# Task to complete:
Quote exactly and only this range of lines in the data below: the line that holds "cells are negative" to the line that holds "image of human", both included.

================

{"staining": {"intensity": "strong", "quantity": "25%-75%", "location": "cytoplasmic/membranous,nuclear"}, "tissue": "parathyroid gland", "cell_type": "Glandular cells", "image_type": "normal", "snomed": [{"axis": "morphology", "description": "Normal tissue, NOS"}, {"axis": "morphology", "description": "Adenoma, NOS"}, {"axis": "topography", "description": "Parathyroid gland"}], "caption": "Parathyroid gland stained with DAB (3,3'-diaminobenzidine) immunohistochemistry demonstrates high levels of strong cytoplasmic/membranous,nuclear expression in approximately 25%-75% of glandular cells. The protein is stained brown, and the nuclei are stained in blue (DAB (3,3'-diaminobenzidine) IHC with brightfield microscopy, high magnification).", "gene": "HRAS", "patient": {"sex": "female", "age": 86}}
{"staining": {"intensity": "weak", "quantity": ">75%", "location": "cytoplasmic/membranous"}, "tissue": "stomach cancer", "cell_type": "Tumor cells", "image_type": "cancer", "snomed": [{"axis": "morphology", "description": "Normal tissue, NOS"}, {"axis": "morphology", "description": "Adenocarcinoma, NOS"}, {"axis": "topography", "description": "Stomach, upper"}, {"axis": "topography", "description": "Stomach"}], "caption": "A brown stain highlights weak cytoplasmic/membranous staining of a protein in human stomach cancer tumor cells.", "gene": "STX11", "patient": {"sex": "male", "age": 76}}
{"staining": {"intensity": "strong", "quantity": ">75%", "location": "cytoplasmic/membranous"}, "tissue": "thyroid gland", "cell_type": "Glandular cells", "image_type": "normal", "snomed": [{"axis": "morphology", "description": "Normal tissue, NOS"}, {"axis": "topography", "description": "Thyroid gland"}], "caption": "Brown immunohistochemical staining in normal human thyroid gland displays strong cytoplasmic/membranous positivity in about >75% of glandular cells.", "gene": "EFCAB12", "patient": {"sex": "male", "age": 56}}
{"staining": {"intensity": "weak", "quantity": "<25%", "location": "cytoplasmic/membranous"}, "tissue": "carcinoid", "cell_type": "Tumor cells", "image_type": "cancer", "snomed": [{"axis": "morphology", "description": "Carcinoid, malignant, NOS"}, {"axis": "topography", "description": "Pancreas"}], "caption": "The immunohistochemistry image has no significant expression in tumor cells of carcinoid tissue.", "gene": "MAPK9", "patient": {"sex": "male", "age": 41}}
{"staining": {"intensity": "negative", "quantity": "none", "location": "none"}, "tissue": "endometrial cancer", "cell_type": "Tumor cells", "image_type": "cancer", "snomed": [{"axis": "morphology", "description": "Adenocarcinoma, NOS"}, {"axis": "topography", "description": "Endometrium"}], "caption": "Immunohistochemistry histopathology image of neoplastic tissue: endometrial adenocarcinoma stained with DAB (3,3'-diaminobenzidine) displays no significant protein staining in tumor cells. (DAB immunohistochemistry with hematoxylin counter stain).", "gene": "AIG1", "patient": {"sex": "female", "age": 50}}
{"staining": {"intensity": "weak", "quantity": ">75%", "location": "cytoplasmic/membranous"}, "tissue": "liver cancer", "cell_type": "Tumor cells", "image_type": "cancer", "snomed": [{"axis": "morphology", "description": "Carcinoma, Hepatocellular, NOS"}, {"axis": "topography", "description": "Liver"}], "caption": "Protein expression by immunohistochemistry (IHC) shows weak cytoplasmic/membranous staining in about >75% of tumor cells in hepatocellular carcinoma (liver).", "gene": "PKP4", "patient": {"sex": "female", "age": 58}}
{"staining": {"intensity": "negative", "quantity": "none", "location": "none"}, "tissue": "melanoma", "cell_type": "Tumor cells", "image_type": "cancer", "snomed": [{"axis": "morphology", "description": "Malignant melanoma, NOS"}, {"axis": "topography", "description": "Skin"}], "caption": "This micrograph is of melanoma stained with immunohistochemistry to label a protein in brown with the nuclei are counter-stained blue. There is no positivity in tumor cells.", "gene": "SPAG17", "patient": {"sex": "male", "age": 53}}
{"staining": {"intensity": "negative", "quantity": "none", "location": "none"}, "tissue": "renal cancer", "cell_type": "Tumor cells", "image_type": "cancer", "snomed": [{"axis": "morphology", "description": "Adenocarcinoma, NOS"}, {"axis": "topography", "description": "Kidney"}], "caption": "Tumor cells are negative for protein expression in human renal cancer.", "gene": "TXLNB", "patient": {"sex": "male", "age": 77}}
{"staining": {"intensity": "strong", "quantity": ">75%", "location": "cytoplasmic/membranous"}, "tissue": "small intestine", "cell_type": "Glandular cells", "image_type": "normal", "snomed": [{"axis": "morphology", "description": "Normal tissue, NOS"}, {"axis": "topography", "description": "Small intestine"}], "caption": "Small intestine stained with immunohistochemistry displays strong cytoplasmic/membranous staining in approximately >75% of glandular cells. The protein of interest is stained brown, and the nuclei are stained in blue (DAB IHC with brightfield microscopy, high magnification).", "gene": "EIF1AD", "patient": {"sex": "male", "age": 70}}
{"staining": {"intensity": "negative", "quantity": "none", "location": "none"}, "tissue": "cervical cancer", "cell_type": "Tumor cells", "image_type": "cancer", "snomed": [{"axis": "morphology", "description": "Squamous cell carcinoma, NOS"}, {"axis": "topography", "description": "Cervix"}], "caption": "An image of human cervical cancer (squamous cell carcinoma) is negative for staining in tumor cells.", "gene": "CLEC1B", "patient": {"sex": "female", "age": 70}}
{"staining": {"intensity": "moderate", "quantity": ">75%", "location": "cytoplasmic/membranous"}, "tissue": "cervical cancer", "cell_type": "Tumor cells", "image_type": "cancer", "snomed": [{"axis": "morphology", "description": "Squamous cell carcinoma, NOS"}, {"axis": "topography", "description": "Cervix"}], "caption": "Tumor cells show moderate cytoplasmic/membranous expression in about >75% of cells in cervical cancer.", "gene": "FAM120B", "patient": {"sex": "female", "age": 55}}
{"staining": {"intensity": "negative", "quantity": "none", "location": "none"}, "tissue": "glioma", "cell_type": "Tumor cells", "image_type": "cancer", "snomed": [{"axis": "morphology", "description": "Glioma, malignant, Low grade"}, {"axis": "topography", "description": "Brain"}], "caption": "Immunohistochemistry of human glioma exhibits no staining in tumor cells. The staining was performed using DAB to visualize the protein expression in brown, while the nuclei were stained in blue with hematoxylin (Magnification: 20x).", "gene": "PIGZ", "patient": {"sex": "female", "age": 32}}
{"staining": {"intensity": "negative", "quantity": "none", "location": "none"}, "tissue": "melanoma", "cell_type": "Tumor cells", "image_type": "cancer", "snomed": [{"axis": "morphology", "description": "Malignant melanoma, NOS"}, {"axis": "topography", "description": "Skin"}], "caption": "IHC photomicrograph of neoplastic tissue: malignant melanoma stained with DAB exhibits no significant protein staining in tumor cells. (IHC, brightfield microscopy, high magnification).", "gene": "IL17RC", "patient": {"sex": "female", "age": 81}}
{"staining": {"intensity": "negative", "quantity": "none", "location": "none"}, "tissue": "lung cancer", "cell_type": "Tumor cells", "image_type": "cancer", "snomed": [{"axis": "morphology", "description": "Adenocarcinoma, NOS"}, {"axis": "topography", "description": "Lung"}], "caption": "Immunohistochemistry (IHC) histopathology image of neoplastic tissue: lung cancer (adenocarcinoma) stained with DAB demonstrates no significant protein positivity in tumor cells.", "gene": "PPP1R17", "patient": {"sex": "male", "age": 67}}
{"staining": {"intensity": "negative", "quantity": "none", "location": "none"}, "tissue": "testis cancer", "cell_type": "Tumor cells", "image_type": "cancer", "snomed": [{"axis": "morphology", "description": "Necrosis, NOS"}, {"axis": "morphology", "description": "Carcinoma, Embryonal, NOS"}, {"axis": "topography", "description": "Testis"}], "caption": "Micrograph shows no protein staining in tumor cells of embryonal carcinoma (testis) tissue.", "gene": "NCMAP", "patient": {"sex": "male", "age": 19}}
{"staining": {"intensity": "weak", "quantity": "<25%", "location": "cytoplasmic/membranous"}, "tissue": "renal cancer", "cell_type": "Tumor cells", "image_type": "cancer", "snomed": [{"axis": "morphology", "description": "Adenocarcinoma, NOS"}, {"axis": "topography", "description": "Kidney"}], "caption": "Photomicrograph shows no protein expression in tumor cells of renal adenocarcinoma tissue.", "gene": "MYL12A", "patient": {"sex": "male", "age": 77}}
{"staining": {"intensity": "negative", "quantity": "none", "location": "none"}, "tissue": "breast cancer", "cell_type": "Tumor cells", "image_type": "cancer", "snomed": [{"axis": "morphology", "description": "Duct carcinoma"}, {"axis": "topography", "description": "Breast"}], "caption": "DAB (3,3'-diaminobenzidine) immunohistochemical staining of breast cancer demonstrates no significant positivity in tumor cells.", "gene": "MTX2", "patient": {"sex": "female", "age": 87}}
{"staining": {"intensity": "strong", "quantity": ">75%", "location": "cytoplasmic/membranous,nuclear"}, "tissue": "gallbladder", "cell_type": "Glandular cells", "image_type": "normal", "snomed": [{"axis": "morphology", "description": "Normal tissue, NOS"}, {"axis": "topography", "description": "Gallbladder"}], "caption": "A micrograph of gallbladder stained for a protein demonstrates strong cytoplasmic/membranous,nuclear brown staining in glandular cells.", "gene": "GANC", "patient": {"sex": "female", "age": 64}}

================

# Task result:
{"staining": {"intensity": "negative", "quantity": "none", "location": "none"}, "tissue": "renal cancer", "cell_type": "Tumor cells", "image_type": "cancer", "snomed": [{"axis": "morphology", "description": "Adenocarcinoma, NOS"}, {"axis": "topography", "description": "Kidney"}], "caption": "Tumor cells are negative for protein expression in human renal cancer.", "gene": "TXLNB", "patient": {"sex": "male", "age": 77}}
{"staining": {"intensity": "strong", "quantity": ">75%", "location": "cytoplasmic/membranous"}, "tissue": "small intestine", "cell_type": "Glandular cells", "image_type": "normal", "snomed": [{"axis": "morphology", "description": "Normal tissue, NOS"}, {"axis": "topography", "description": "Small intestine"}], "caption": "Small intestine stained with immunohistochemistry displays strong cytoplasmic/membranous staining in approximately >75% of glandular cells. The protein of interest is stained brown, and the nuclei are stained in blue (DAB IHC with brightfield microscopy, high magnification).", "gene": "EIF1AD", "patient": {"sex": "male", "age": 70}}
{"staining": {"intensity": "negative", "quantity": "none", "location": "none"}, "tissue": "cervical cancer", "cell_type": "Tumor cells", "image_type": "cancer", "snomed": [{"axis": "morphology", "description": "Squamous cell carcinoma, NOS"}, {"axis": "topography", "description": "Cervix"}], "caption": "An image of human cervical cancer (squamous cell carcinoma) is negative for staining in tumor cells.", "gene": "CLEC1B", "patient": {"sex": "female", "age": 70}}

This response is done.